Nisâ 101-104'teki ortam "cephe"dir çünkü birbirine düşman iki topluluk ordadır. İki gladyatör gibi birbirlerini gafil avlayıp yok etmeye çalışıyorlar. İnananlar deve gütmüyorlar orda; alış veriş etmiyor, ders yapmıyor, sıcak yataklarında uyumuyorlar. Kelle koltukta beklemedeler. Ve Allah doğru söyler. Uyarı O'ndan geliyor:
"Kafirler bir saldırışla üzerinize çullanmak istiyor; ... hazırlıklı olun - fe yemîlûne aleykum meyleten vâhideh ... huzû hızrakum (102).
Salâtın ordaki uygulamasına bir insanın Kuran dersi diyebilmesi için cephe kavramından habersiz olması gerekir. Baskın beklenen cephede ders olmaz.
Salâtın ordaki "1 kıyam + 1 secde"lik uygulaması namazdır. İnananların yarısı o zor anlarında nöbet tutup gözcülük ederken öteki yarısı silahları hemen yanıbaşlarında namaz yoluyla Allah'a sığınıyorlar.
Tıpkı sel baskını esnasında bir salın üzerinde namaz kılıp Allah'a sığınan insanlar gibi. Orada da baskın bekleniyor: Selin aniden kabarıvermesi; baskın odur. Baskın beklenen salda ders olmaz.
Ve sal örneği... vaziyet pür melal. Resul çaresiz, başka çare kalmamış, tek çare namaz kıldırmakta...onlara namaz kıldırıyor, ama ikiye bölerek... bir kurgudur gidiyor. Bana çok trajedi komik geliyor.
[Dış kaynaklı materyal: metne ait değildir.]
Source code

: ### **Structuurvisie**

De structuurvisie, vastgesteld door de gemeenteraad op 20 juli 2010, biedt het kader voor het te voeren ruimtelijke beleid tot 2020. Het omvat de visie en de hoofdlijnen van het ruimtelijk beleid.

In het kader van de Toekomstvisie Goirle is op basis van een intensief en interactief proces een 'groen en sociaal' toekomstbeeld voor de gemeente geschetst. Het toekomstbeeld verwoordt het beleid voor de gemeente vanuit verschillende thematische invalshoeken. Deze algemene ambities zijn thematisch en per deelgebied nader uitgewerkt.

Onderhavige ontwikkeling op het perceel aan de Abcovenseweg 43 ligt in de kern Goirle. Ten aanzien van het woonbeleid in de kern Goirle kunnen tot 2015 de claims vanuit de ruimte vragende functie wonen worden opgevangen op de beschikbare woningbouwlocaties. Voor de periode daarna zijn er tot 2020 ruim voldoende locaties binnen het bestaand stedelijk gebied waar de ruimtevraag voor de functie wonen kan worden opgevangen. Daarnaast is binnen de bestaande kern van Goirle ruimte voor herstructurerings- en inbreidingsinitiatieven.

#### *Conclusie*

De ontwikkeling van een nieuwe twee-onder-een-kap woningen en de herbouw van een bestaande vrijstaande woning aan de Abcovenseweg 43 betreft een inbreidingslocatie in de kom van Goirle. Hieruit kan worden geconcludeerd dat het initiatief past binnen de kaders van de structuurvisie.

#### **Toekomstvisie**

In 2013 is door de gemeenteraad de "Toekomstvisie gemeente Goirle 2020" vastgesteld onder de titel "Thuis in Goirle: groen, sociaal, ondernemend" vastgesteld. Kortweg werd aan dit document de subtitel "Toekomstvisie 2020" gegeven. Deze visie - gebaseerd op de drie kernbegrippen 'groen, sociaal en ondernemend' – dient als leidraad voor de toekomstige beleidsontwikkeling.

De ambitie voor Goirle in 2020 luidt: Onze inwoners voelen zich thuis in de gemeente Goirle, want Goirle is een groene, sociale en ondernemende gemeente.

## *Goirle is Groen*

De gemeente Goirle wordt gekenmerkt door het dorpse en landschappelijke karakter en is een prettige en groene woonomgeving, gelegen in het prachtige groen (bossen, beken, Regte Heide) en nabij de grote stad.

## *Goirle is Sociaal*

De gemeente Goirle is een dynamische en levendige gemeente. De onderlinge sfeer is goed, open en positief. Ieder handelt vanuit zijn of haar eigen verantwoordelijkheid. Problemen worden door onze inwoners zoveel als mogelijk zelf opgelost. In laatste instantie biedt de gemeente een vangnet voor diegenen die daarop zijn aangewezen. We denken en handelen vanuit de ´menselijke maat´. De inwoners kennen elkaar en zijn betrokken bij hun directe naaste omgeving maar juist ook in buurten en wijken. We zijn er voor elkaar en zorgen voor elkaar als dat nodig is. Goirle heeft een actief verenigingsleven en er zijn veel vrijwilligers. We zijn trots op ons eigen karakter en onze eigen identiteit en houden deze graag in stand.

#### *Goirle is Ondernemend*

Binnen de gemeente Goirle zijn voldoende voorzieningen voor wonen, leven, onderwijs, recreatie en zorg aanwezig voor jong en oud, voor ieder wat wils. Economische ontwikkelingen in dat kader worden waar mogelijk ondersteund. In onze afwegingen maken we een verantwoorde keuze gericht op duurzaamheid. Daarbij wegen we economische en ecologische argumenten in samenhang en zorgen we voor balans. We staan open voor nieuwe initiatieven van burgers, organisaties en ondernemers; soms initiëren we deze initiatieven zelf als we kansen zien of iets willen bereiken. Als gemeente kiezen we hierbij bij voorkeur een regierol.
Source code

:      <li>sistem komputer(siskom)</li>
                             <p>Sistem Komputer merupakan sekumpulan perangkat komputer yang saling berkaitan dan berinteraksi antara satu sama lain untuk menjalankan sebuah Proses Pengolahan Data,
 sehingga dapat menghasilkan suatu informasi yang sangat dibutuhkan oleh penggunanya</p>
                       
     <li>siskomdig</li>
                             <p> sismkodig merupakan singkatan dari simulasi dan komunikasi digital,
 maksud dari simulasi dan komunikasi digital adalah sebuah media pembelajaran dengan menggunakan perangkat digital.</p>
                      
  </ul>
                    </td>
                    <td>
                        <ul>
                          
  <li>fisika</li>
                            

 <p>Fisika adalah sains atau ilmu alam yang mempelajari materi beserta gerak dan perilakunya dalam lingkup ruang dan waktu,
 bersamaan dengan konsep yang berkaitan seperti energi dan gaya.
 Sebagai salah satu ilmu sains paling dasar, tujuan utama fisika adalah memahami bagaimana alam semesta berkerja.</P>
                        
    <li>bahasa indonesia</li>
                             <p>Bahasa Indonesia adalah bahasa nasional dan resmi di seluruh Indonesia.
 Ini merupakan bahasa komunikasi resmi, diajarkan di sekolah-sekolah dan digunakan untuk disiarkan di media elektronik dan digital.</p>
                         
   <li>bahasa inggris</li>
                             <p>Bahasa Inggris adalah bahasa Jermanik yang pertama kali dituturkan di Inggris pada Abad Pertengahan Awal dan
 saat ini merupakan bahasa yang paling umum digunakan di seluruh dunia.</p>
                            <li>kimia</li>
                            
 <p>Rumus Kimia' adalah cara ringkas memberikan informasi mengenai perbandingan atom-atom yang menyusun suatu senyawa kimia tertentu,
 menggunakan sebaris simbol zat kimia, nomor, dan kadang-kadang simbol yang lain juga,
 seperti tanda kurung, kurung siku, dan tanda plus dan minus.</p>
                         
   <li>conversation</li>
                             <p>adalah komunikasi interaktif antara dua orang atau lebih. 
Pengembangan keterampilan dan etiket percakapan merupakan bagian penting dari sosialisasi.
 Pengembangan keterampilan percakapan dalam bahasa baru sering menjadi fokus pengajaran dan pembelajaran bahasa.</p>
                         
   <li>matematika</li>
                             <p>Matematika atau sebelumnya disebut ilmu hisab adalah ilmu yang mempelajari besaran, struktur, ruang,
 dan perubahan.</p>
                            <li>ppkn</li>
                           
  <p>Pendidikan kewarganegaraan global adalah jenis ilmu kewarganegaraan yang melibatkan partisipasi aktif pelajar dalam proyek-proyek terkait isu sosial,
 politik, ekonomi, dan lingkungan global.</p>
Sel birden kabarıp salı deviriverince anlarsınız trajikomik olan neymiş. Düşman bir saldırışla üzerinize çullandığında anlarsınız "Kafirler sizi gafil avlamak istiyor!" diyen Allah hiç gerek yokken mi yapmış o uyarıyı.
Tevbe 25'ten anlaşıldığı üzere Huneyn gününde o sal devrildi. İnananlar pusuya düştüler. Şehidler verdiler. Yeryüzü bütün genişliğine rağmen dar geldi onlara; çil yavrusu gibi dağıldılar.
Sevgi ile.
Yapmayın Dermanbeg hocam! Anılan salât eğer sizin öne sürdüğünüz gibi "komutanın bu savaşta Mümin askerleri yönetmesi, mümin askerlerin de ona itaat etmesi" olsaydı... Nisâ 101’deki salât kelimesinin yerine bu salât konunca bakın Allah'ın hükmü ne hale geliyor:
İnananlar! Kafirlerin size saldıracağını bekliyorsanız komutanınız Muhammed askerleri yönetmeyebilir; ve siz ona itaat etmeyebilirsiniz. Bunda sakınca yok.
Mümkün değil, güzel hocam. Fena halde sakıncalıdır.
Belirli vakit gelip siz namaz yoluyla Allah'a sığınıyorken de namaz vaktinin dışında düşman saldırısını bekliyorken de komutanınız başınızda olacak ve siz ona itaat edeceksiniz.